Metamath Proof Explorer

Theorem drnginvrcl

Description: Closure of the multiplicative inverse in a division ring. ( reccl analog.) (Contributed by NM, 19-Apr-2014)

Ref Expression
Hypotheses invrcl.b 
|- B = ( Base ` R )
invrcl.z 
|- .0. = ( 0g ` R )
invrcl.i 
|- I = ( invr ` R )
Assertion drnginvrcl 
|- ( ( R e.
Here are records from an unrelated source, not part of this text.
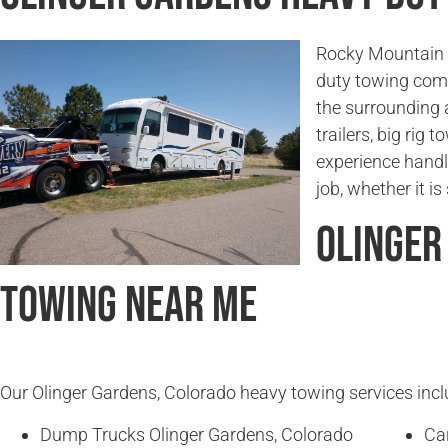
Rocky Mountain T
duty towing com
the surrounding 
trailers, big rig
experience handl
job, whether it i
Olinger
Towing Near Me
Our Olinger Gardens, Colorado heavy towing services includ
Dump Trucks Olinger Gardens, Colorado
Ca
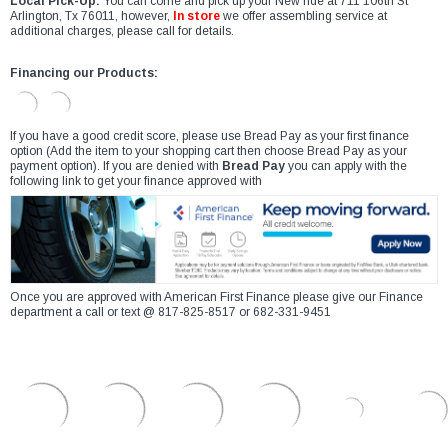
Local Pick-Up:
You can come and pick up your New ride at 711 106th St
Arlington, Tx 76011, however,
In store
we offer assembling service at
additional charges, please call for details.
Financing our Products:
If you have a good credit score, please use Bread Pay as your first finance
option (Add the item to your shopping cart then choose Bread Pay as your
payment option). If you are denied with
Bread Pay
you can apply with the
following link to get your finance approved with
Once you are approved with American First Finance please give our Finance
department a call or text @ 817-825-8517 or 682-331-9451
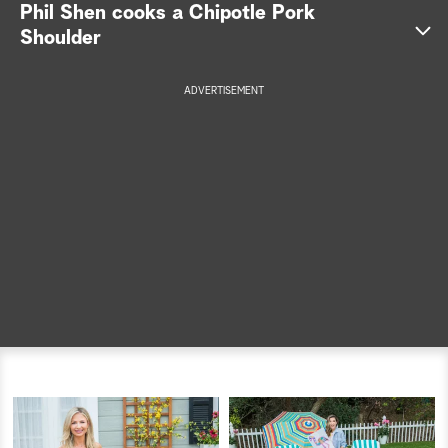
Phil Shen cooks a Chipotle Pork
a
Shoulder
r
ADVERTISEMENT
c
h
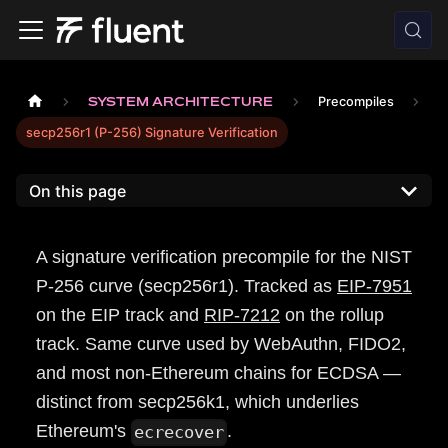
SYSTEM ARCHITECTURE
Precompiles
secp256r1 (P-256) Signature Verification
On this page
A signature verification precompile for the NIST
P-256 curve (secp256r1). Tracked as
EIP-7951
on the EIP track and
RIP-7212
on the rollup
track. Same curve used by WebAuthn, FIDO2,
and most non-Ethereum chains for ECDSA —
distinct from secp256k1, which underlies
Ethereum's
.
ecrecover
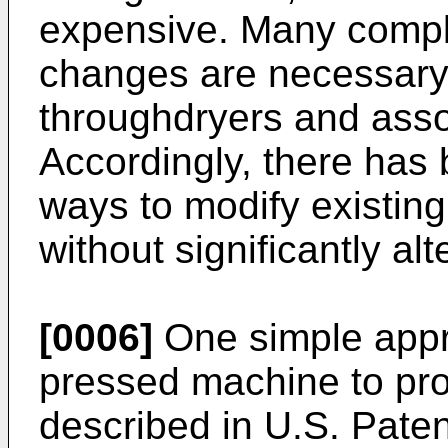
expensive. Many compl
changes are necessary
throughdryers and ass
Accordingly, there has b
ways to modify existin
without significantly al
[0006]
One simple appr
pressed machine to prod
described in U.S. Paten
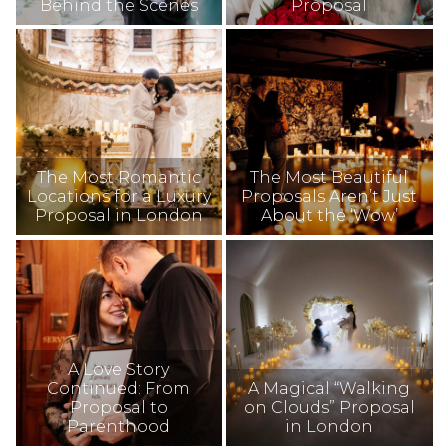
Behind the Scenes
Proposal
The Most Romantic
The Most Beautiful
Locations for a Luxury
Proposals Aren’t Just
Proposal in London
About the ‘Wow’
A Love Story
Continued: From
A Magical “Walking
Proposal to
on Clouds” Proposal
Parenthood
in London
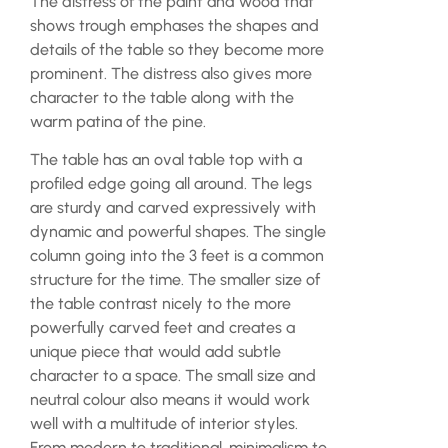
The distress of the paint and wood that
shows trough emphases the shapes and
details of the table so they become more
prominent. The distress also gives more
character to the table along with the
warm patina of the pine.
The table has an oval table top with a
profiled edge going all around. The legs
are sturdy and carved expressively with
dynamic and powerful shapes. The single
column going into the 3 feet is a common
structure for the time. The smaller size of
the table contrast nicely to the more
powerfully carved feet and creates a
unique piece that would add subtle
character to a space. The small size and
neutral colour also means it would work
well with a multitude of interior styles.
From modern to traditional, minimalism to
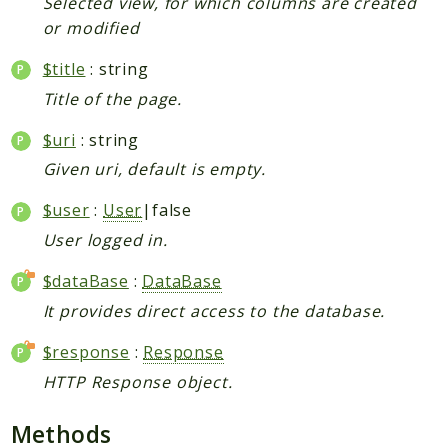
Selected view, for which columns are created
or modified
$title
: string
Title of the page.
$uri
: string
Given uri, default is empty.
$user
:
User
|false
User logged in.
$dataBase
:
DataBase
It provides direct access to the database.
$response
:
Response
HTTP Response object.
Methods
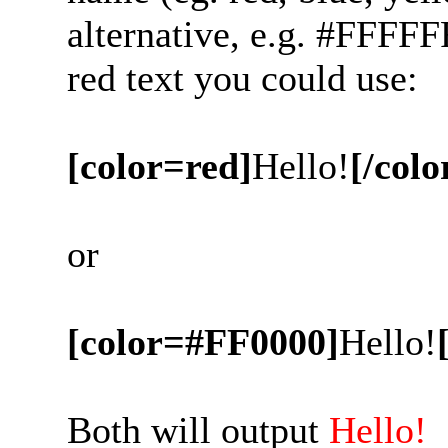
alternative, e.g. #FFFFF
red text you could use:
[color=red]
Hello!
[/colo
or
[color=#FF0000]
Hello!
Both will output
Hello!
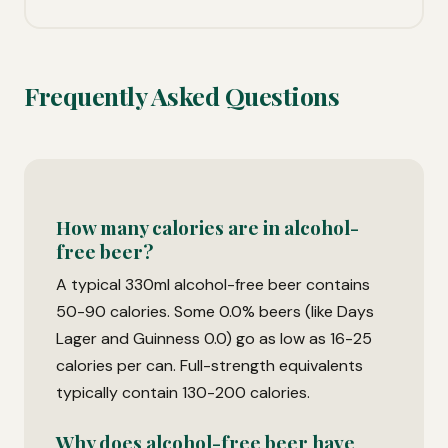
Frequently Asked Questions
How many calories are in alcohol-
free beer?
A typical 330ml alcohol-free beer contains
50-90 calories. Some 0.0% beers (like Days
Lager and Guinness 0.0) go as low as 16-25
calories per can. Full-strength equivalents
typically contain 130-200 calories.
Why does alcohol-free beer have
DivRing /\ X e. B /\ X =/= .0. ) -> ( I ` X ) e. B )

Proof

Step Hyp Ref Expression
1 invrcl.b 
 |-  B = ( Base ` R )
2 invrcl.z 
 |-  .0. = ( 0g ` R )
3 invrcl.i 
 |-  I = ( invr ` R )
4 eqid 
 |-  ( Unit ` R ) = ( Unit ` R )
5 1 4 2 drngunit 
 |-  ( R e. DivRing -> ( X e. ( Unit ` R ) <-> ( X e. B /\ X =/= .0. ) ) )
6 drngring 
 |-  ( R e. DivRing -> R e. Ring )
7 4 3 1 ringinvcl 
 |-  ( ( R e. Ring /\ X e. ( Unit ` R ) ) -> ( I ` X ) e. B )
8 7 ex 
 |-  ( R e. Ring -> ( X e. ( Unit ` R ) -> ( I ` X ) e. B ) )
9 6 8 syl 
 |-  ( R e. DivRing -> ( X e. ( Unit ` R ) -> ( I ` X ) e. B ) )
10 5 9 sylbird 
 |-  ( R e. DivRing -> ( ( X e. B /\ X =/= .0. ) -> ( I ` X ) e. B ) )
11 10 3impib 
 |-  ( ( R e. DivRing /\ X e. B /\ X =/= .0. ) -> ( I ` X ) e. B )